> _Job item_
Each line of the records below that holds "Decoração" should be copied out.

> _Material supplied_
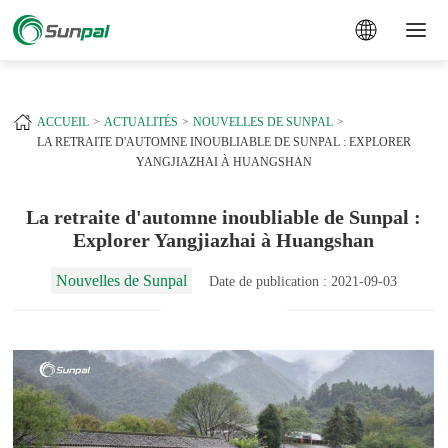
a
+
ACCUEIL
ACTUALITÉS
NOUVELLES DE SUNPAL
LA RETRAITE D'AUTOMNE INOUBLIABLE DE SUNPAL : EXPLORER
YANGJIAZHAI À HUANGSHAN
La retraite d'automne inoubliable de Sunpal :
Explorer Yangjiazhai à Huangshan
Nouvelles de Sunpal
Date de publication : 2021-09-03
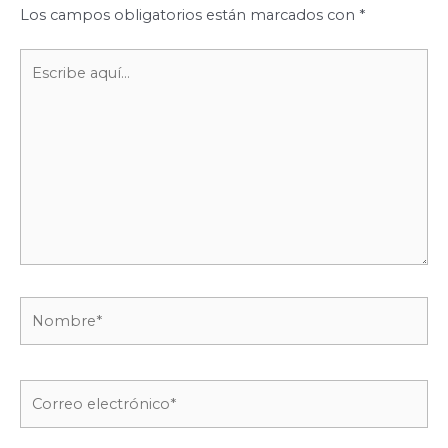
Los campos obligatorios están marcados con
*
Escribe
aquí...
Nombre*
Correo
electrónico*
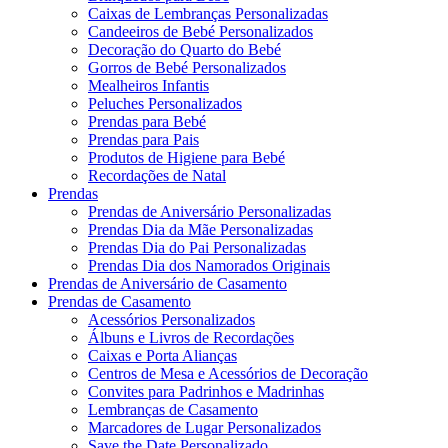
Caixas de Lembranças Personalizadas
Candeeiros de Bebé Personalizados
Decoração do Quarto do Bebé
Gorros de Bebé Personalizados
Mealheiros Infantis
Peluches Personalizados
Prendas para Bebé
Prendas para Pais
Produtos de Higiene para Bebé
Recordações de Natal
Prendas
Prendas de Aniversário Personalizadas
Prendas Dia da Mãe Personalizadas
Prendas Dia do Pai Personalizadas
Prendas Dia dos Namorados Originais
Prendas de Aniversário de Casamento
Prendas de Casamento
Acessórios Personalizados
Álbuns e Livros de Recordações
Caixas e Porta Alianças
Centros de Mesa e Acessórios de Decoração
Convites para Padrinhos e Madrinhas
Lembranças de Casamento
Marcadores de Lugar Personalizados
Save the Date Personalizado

> _Answer to this problem_
Decoração do Quarto do Bebé
Centros de Mesa e Acessórios de Decoração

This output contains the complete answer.